The show, created by David Chase, in part to exorcise the formidable maternal presence in his own life, "had a seismic effect on the whole culture," said director Peter Bogdanovich, reflecting the tone of commentators who reached for superlatives to lavish on the series. On a smaller scale, Bogdanovich, who plays a therapist's therapist on the series, said the show renewed a professional identity for him as an actor.

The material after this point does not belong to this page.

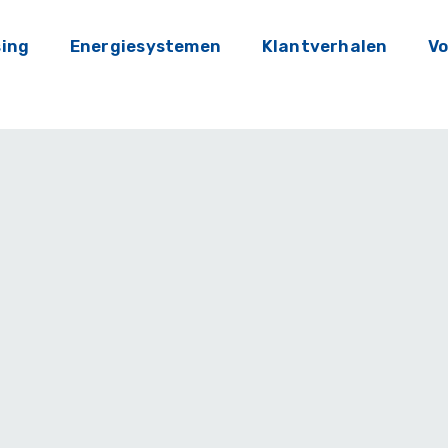
sing
Energiesystemen
Klantverhalen
Vo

Even producer and well-known industry cynic Gavin Polone admitted sheepishly that he had only praise for the show. "It's the only show on television that I've seen every episode," he said.

However, the more enduring legacy of "The Sopranos" is surely on TV itself. "It has been in many ways a creative game changer for television," said television historian and author Tim Brooks. "That had never happened before with a program seen by less than a third of the country." Though initially turned down by several broadcast networks, "The Sopranos" became "a shining example of how a show that has that kind of violence, sexuality and language wins Emmys and gets enormous acclaim can allow commercial broadcasters to go much further," he said. "The Sopranos" roughened the tonality of much of television. Advertisers remained leery, but extreme violence and more explicit sexuality became increasingly common in broadcast and basic cable "chalk line" shows -- crime procedurals such as the "CSI" franchise, "Criminal Minds" and "Without a Trace." For broadcasters, the appeal of "The Sopranos" was less about its viewership, though considerable, and more about "what you could get away with," Brooks said.